Behind the neck shoulder presses!
This will be the first in a series of, oh say seven posts. Clever I know. If you have suggestions put them in the comments! I have picked seven so far, but I might rethink or add one with a little prodding.
If you train consistently, you have done some form of shoulder press, otherwise hereafter known as overhead (OHP) press. Maybe you have cranky shoulders that won’t let you train this movement. Maybe you swore them off as “injurious” years ago. Let’s set the record straight.
Most coaches will advocate for some form of OHP in their programs. That is about all they can agree on. The most common theme that will unite the all knowing fitness professional? DO NOT BEHIND THE NECK PRESS! EVER! FOR FEAR OF DEATH, GRINDING YOUR SHOULDER TO DUST, OR OTHER HORRIFIC END.
It seriously makes every worst exercise list I have ever seen. I think not. Why so much fear and loathing for what I think is a very beneficial movement? WAIT WHAT???? I like behind the neck presses? Heresy! Strip that man’s coaching credentials! Allow me to explain.
Most coaches will argue that the average trainee lacks the necessary shoulder internal and external rotation, and the barbell locks the scapula into a “bad” position. Here is the problem- most clients or self guided trainees are not qualified to do many of the lifts/exercises they do in the first place, nor are those exercises always best suited for their goals. Those exercises so carefully, ahem, “programmed”
Examples include; past knee surgery post menopausal women doing 100+ “plyo jumps for fat loss”, 20 something young male deadlifting with a spine resembling a threatened feline, or anyone of any skill level, high rep Olympic weightlifting. Yeah, I went there. If injury risk for an individual was truly well evaluated, most trainees would lose a big chunk of the most frequent exercises in their program.
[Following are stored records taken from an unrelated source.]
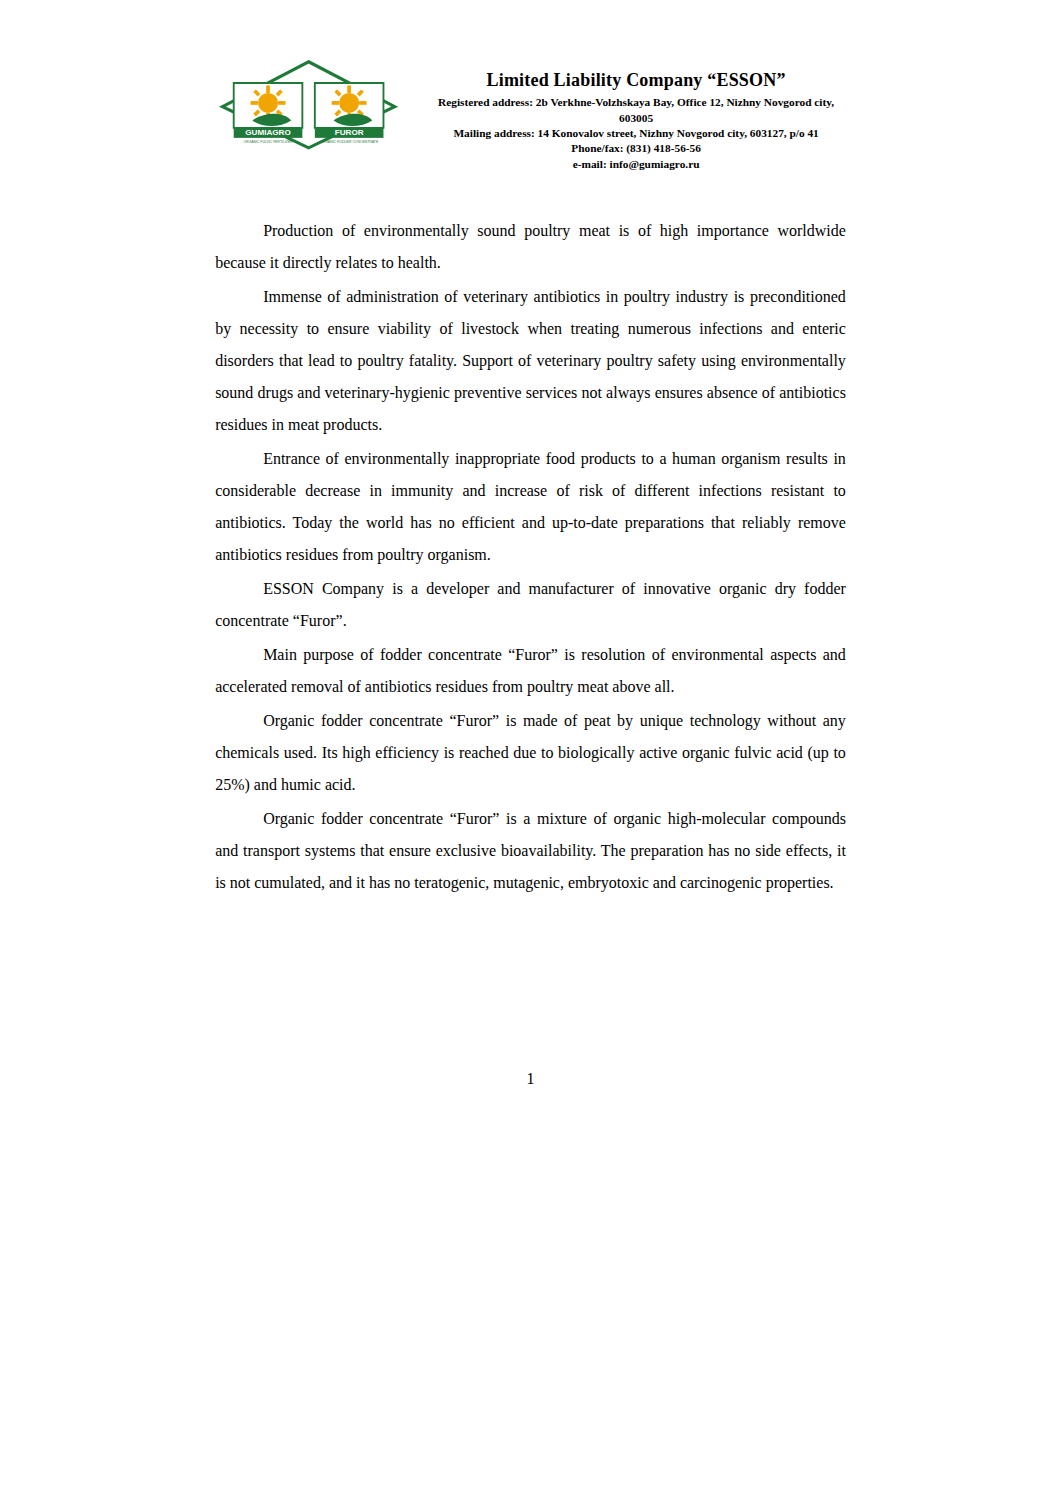GUMIAGRO FUROR — Organic Fulvic Fertilizer / Organic Fodder Concentrate GUMIAGRO FUROR ORGANIC FULVIC FERTILIZER ORGANIC FODDER CONCENTRATE
Limited Liability Company “ESSON”
Registered address: 2b Verkhne-Volzhskaya Bay, Office 12, Nizhny Novgorod city, 603005
Mailing address: 14 Konovalov street, Nizhny Novgorod city, 603127, p/o 41
Phone/fax: (831) 418-56-56
e-mail: info@gumiagro.ru
Production of environmentally sound poultry meat is of high importance worldwide because it directly relates to health.
Immense of administration of veterinary antibiotics in poultry industry is preconditioned by necessity to ensure viability of livestock when treating numerous infections and enteric disorders that lead to poultry fatality. Support of veterinary poultry safety using environmentally sound drugs and veterinary-hygienic preventive services not always ensures absence of antibiotics residues in meat products.
Entrance of environmentally inappropriate food products to a human organism results in considerable decrease in immunity and increase of risk of different infections resistant to antibiotics. Today the world has no efficient and up-to-date preparations that reliably remove antibiotics residues from poultry organism.
ESSON Company is a developer and manufacturer of innovative organic dry fodder concentrate “Furor”.
Main purpose of fodder concentrate “Furor” is resolution of environmental aspects and accelerated removal of antibiotics residues from poultry meat above all.
Organic fodder concentrate “Furor” is made of peat by unique technology without any chemicals used. Its high efficiency is reached due to biologically active organic fulvic acid (up to 25%) and humic acid.
Organic fodder concentrate “Furor” is a mixture of organic high-molecular compounds and transport systems that ensure exclusive bioavailability. The preparation has no side effects, it is not cumulated, and it has no teratogenic, mutagenic, embryotoxic and carcinogenic properties.
1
So before there is a riot, let me acknowledge that there are very few people who initially are qualified to perform a behind the neck barbell press. Some people might never be a good fit because of past injury or other issues. The lift isn’t the problem. Here’s why.
Let’s check equipment used for OHP’s
- all others - not really optimal
Most trainees perform any variation, with any equipment of an OHP poorly. They will:
- Only perform the top 1/2 or so- which is very tricep dominant, doesn’t put the deltoid (shoulder) muscles under stretch/tension and is therefore ineffective. Ever see a dude with good arms and no shoulders? Only all the time. Maybe this has something to do with it?
- Place their arms so wide and abducted they end up in the exact same position as a BTN press! Elbows behind and not under the weight, wrists lazy, and driving the head of the humerus into the acromion. This is exactly what they were supposed to avoid by not pressing behind the neck!
- Use these poor techniques with barbells or dumbbells. For goodness sake, anyone ever turn a palm in for a neutral grip? Anyone?
By these requirements, most trainees should not be doing any bilateral or even single arm OHP. If the behind the neck presses were the problem, why is shoulder impingement and shoulder injury from weight training increasing as use of the exercise decreases? Maybe too much sitting, lack of hanging traction, and overuse of other movement patterns is a better place to start looking for culprits. (I’m looking at you bench press.) I have worked with hundreds, approaching thousands of beat up cranky shoulders. Here is what I see needs to change.
- Improve extension and rotation of the spine. Overwhelmingly, people always complaining about their shoulders suck in this area, and likely aren’t doing anything about it other than fixating on the shoulder motion. This is dead end. There are tons of great YouTube videos on T spine mobility. Try a few and get to work. Check your straight arm raise before and after. Go on, I'll wait. See?
- Make sure trainees can brace and “lock down” the rib cage using the abs to anchor and stabilize the spine. This eliminates most of the leaning back you see when the lift is performed standing or seated, and often causes low back pain.
- Improve the soft tissue quality in the hands/wrists/forearms. This problem will often refer up the arm causing a “shoulder” problem.
- Improve the centration (ability to keep the ball in the ideal position in the socket during motion) of the shoulder joint by opening up the lats, chest, and rotator cuff. It is last on the list for a reason………
Find a good coach and bodyworker who can help you identify which of these areas you can improve. You will benefit on all overhead pressing, even if you never behind the neck press.
So there you have it. Part 1 of the Seven deadly lifts series. 1 down 6 to go!